The dynamic warm up conditions included; forward lunge with forearm to opposite instep, backward lunge with rotation, jackknife or inchworm, knee to chest, toe touch, straight leg march, straight leg march with skipping, lateral shuffle with countermovement, lateral leg swings, straight leg swings, hip rockers, reverse hip rockers, inverted hamstring, lunge fast, carioca short, carioca long, falling starts, backpedal with a turn, and backpedal with 2 lateral turns. The static warm up condition included; standing hamstring stretch to the right, left, and middle, standing quadriceps stretch on the right and left, calf stretch to the right and left, deep side lunge to the right and left, squatting butterfly stretch, straddle stretch to the right, left, and middle, sitting butterfly stretch, seated stretches to the right and left, torso twist to the right and left, performs stretch to the right and left, and laying quadriceps stretch to the right and left. Measurements were taken including; countermovement jumps for vertical jump height and long jump distance. 
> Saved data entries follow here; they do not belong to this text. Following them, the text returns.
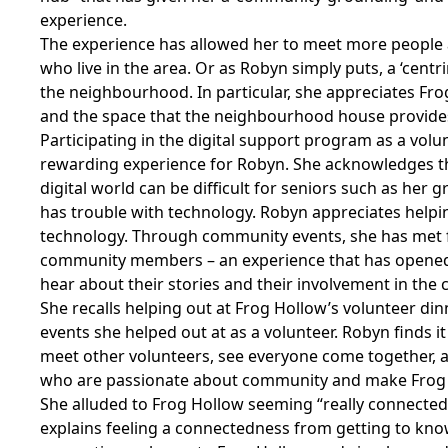
experience.
The experience has allowed her to meet more people
who live in the area. Or as Robyn simply puts, a ‘centr
the neighbourhood. In particular, she appreciates Fr
and the space that the neighbourhood house provide
Participating in the digital support program as a vol
rewarding experience for Robyn. She acknowledges th
digital world can be difficult for seniors such as her
has trouble with technology. Robyn appreciates helpi
technology. Through community events, she has met 
community members – an experience that has opened
hear about their stories and their involvement in the
She recalls helping out at Frog Hollow’s volunteer dinn
events she helped out at as a volunteer. Robyn finds it
meet other volunteers, see everyone come together, 
who are passionate about community and make Frog H
She alluded to Frog Hollow seeming “really connecte
explains feeling a connectedness from getting to kno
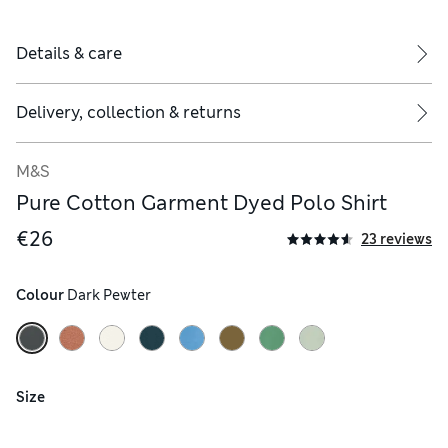
Details & care
Delivery, collection & returns
M&S
Pure Cotton Garment Dyed Polo Shirt
€26
23 reviews
Colour
 Dark Pewter
Size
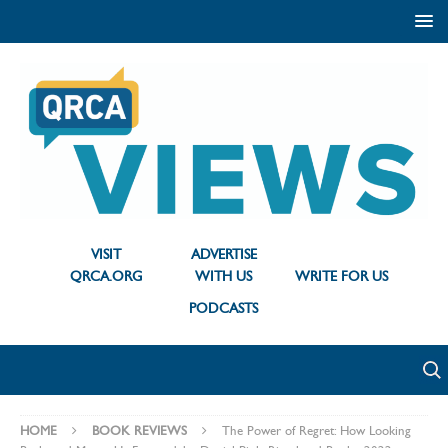
VISIT
ADVERTISE
QRCA.ORG
WITH US
WRITE FOR US
PODCASTS
HOME
BOOK REVIEWS
The Power of Regret: How Looking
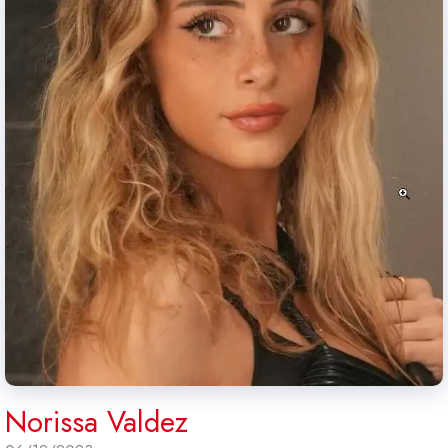
Norissa Valdez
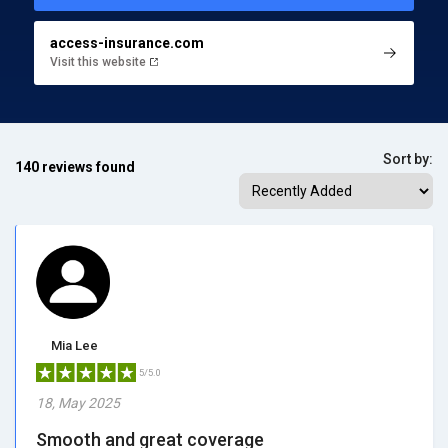
access-insurance.com
Visit this website
Sort by:
140 reviews found
Mia Lee
5/5.0
18, May 2025
Smooth and great coverage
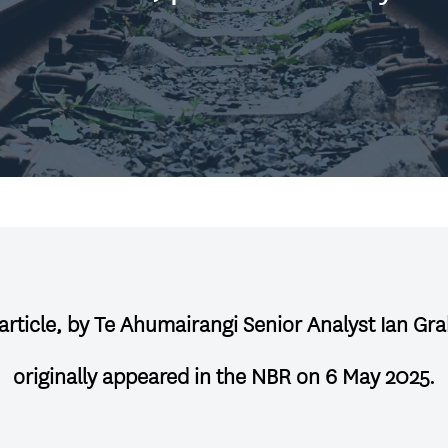
 article, by Te Ahumairangi Senior Analyst Ian Gr
originally appeared in the NBR on 6 May 2025
.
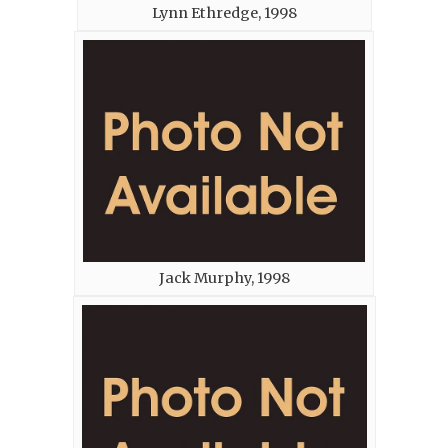
Lynn Ethredge, 1998
Jack Murphy, 1998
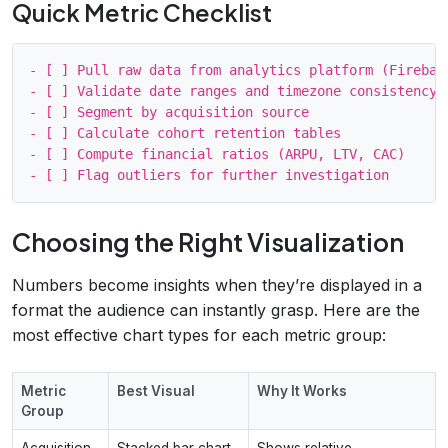
Quick Metric Checklist
- [ ] Pull raw data from analytics platform (Firebase
- [ ] Validate date ranges and timezone consistency

- [ ] Segment by acquisition source

- [ ] Calculate cohort retention tables

- [ ] Compute financial ratios (ARPU, LTV, CAC)

Choosing the Right Visualization
Numbers become insights when they’re displayed in a
format the audience can instantly grasp. Here are the
most effective chart types for each metric group:
Metric
Best Visual
Why It Works
Group
Acquisition
Stacked bar chart
Shows relative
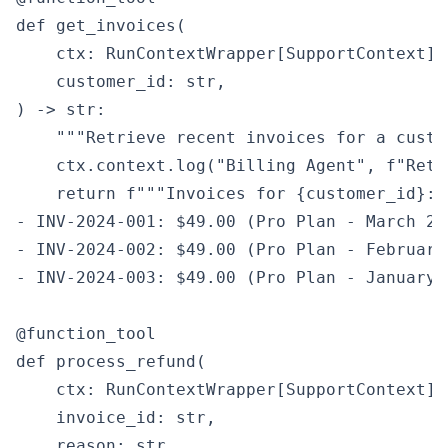
def get_invoices(

    ctx: RunContextWrapper[SupportContext],

    customer_id: str,

) -> str:

    """Retrieve recent invoices for a custom
    ctx.context.log("Billing Agent", f"Retr
    return f"""Invoices for {customer_id}:

- INV-2024-001: $49.00 (Pro Plan - March 202
- INV-2024-002: $49.00 (Pro Plan - February
- INV-2024-003: $49.00 (Pro Plan - January 
@function_tool

def process_refund(

    ctx: RunContextWrapper[SupportContext],

    invoice_id: str,

    reason: str,
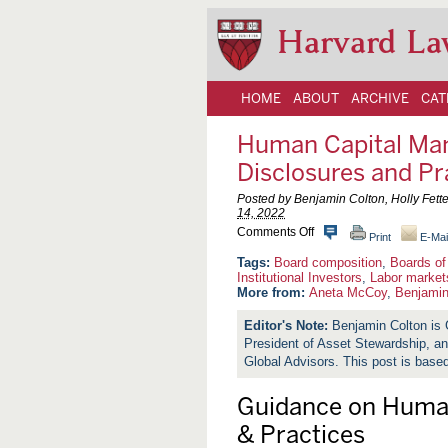
Harvard La
HOME
ABOUT
ARCHIVE
CAT
Human Capital Man
Disclosures and Pr
Posted by Benjamin Colton, Holly Fett
14, 2022
o
Comments Off
Print
E-Mai
n
H
Board composition
,
Boards of
u
Institutional Investors
,
Labor market
m
More from:
Aneta McCoy
,
Benjamin
a
n
Benjamin Colton is 
C
President of Asset Stewardship, a
a
p
Global Advisors. This post is bas
i
t
Guidance on Huma
a
l
& Practices
M
a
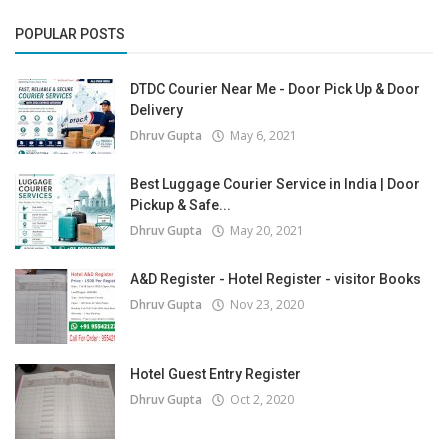
POPULAR POSTS
DTDC Courier Near Me - Door Pick Up & Door
Delivery
Dhruv Gupta
May 6, 2021
Best Luggage Courier Service in India | Door
Pickup & Safe...
Dhruv Gupta
May 20, 2021
A&D Register - Hotel Register - visitor Books
Dhruv Gupta
Nov 23, 2020
Hotel Guest Entry Register
Dhruv Gupta
Oct 2, 2020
Researchers indicated that athletes in the dynamic warm up condition jumped significantly higher. The overall research results demonstrated that dynamic style warm ups increased both vertical jump height and long jump distance. It should also be noted that researchers asserted from these findings, athletes could gain almost 2 inches in their vertical jump by changing their warm up routine from a dynamic to a static warm up. Strength and conditioning professionals and athletes should examine altering their current warm up routines to add a dynamic style warm up before practice or competition to augment training and/or competition.